Market snapshot: vaccine progress and Tesco repays Covid aid
November's optimism has spilled over into December in what is traditionally a strong period for stocks.
2nd December 2020 08:15
by Richard Hunter from interactive investor
November's optimism has spilled over into December in what is traditionally a strong period for stocks.
A raft of positive news has led to further investor optimism and a strong start to December.
In the US, talks of a much anticipated fiscal stimulus package appear to be back on the table at a time when the economy is still stuttering under the effects of the pandemic. Hopes for a further injection aimed at accelerating the recovery tempted back the bulls. M&A activity also provided a further boost as a $28 billion deal between Salesforce.com (NYSE:CRM) and Slack Technologies (NYSE:WORK) followed hot on the heels of the $44 billion S&P Global/IHS Markit acquisition announced the previous day.

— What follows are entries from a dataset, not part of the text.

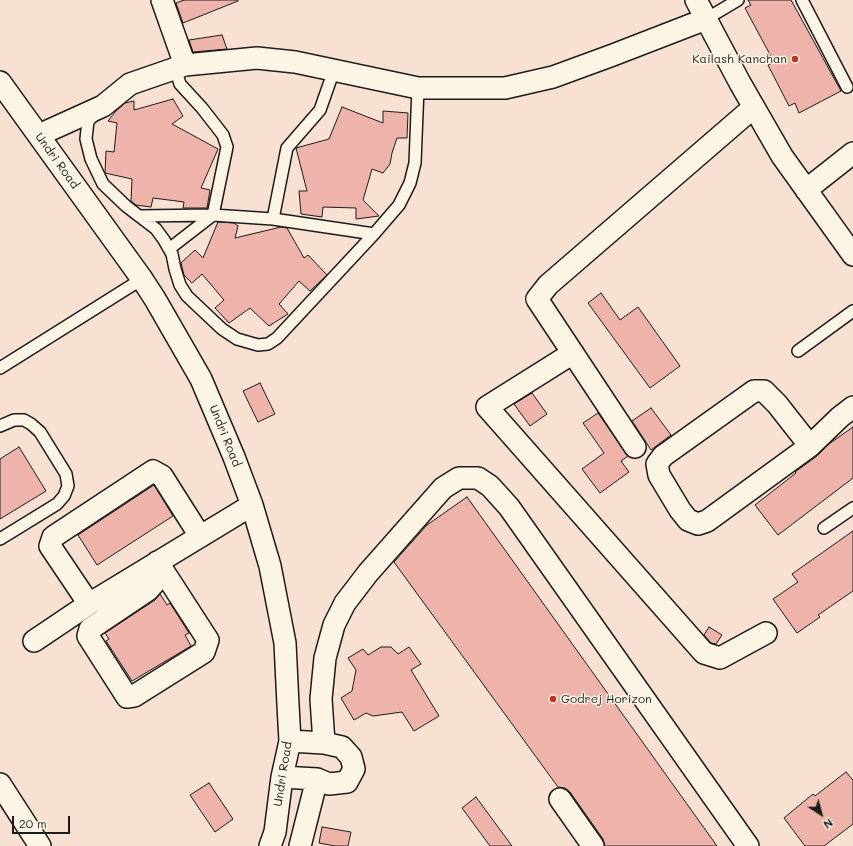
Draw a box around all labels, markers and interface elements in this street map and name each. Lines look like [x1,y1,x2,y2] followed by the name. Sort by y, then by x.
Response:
[692,52,787,66] place label: Kailash Kanchan
[790,54,800,64] marker: Kailash Kanchan
[32,130,82,192] street label: Undri Road
[206,403,244,469] street label: Undri Road
[561,692,652,706] place label: Godrej Horizon
[548,694,558,704] marker: Godrej Horizon
[271,740,295,808] street label: Undri Road
[801,794,841,834] north arrow
[14,808,72,834] scale bar
[19,815,47,831] text: 20 m
[821,816,836,833] text: N

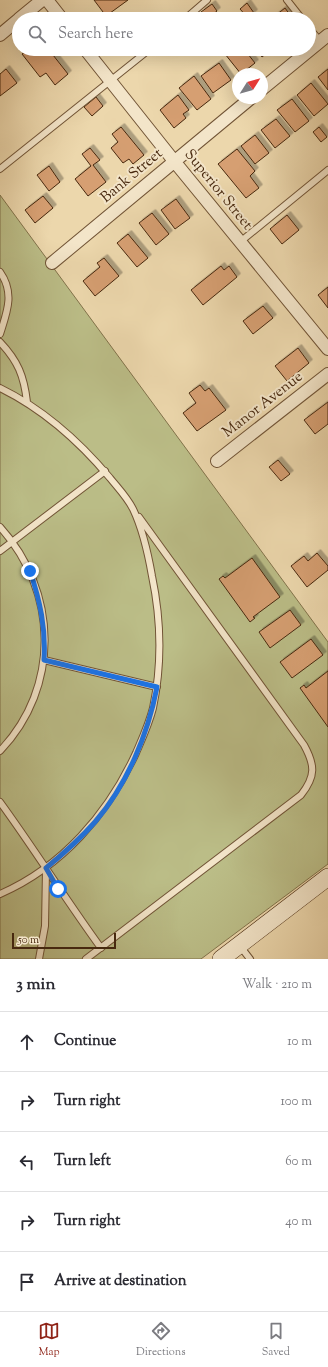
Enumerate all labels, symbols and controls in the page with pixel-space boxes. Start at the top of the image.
search box [12,12,316,56]
icon: search [26,23,48,45]
text: Search here [58,24,133,45]
north arrow [232,68,268,104]
street label: Bank Street [96,144,168,208]
street label: Superior Street [179,145,257,235]
street label: Manor Avenue [218,367,308,443]
route end [21,562,39,580]
route start [49,880,67,898]
scale bar [12,931,116,950]
text: 50 m [18,932,39,948]
text: 3 min [16,973,55,997]
text: Walk · 210 m [242,976,312,994]
icon: ahead [16,1031,38,1053]
text: Continue [54,1031,116,1052]
text: 10 m [287,1033,312,1051]
icon: right [16,1091,38,1113]
text: Turn right [54,1091,120,1112]
text: 100 m [280,1093,312,1111]
icon: left [16,1151,38,1173]
text: Turn left [54,1151,111,1172]
text: 60 m [285,1153,312,1171]
icon: right [16,1211,38,1233]
text: Turn right [54,1211,120,1232]
text: 40 m [285,1213,312,1231]
icon: arrive [16,1271,38,1293]
text: Arrive at destination [54,1271,187,1292]
tab: Map [38,1320,60,1360]
tab: Directions [136,1320,186,1360]
tab: Saved [262,1320,290,1360]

More broadly, there was also progress on the Covid-19 vaccine, with both Pfizer (NYSE:PFE) and its German partner BioNTech (NASDAQ:BNTX) as well as Moderna (NASDAQ:MRNA) confirming that emergency approval had been sought in Europe. Indeed, this has now been granted for the Pfizer/BioNTech vaccine in the UK, with a targeted roll out potentially beginning as early as next week.
These combined fillips to sentiment drove both the S&P 500 and the Nasdaq to record closing highs, with the indices now having risen by 13.3% and 37.6% respectively in the year to date, and with the Dow Jones not far behind, and ahead by 4.5% in 2020.
In addition to the vaccine developments, the FTSE 100 was also buoyed by some comforting factory activity and confidence data, even though it appears that Brexit negotiations are going to the wire.
The FTSE remains down by 15.3% in the year to date, but the positive November momentum which spilled over to the first trading day of December is a possible sign of a turn in the tide of sentiment towards the UK’s flagship index.
Tesco (LSE:TSCO) provided a somewhat surprising announcement that it would be returning the £585 million of business rates relief which it has received to date, despite incurring estimated Covid-19 related costs of £725 million thus far. This action may also throw down the gauntlet to some of its blue chip rivals, resulting in some other companies potentially following suit.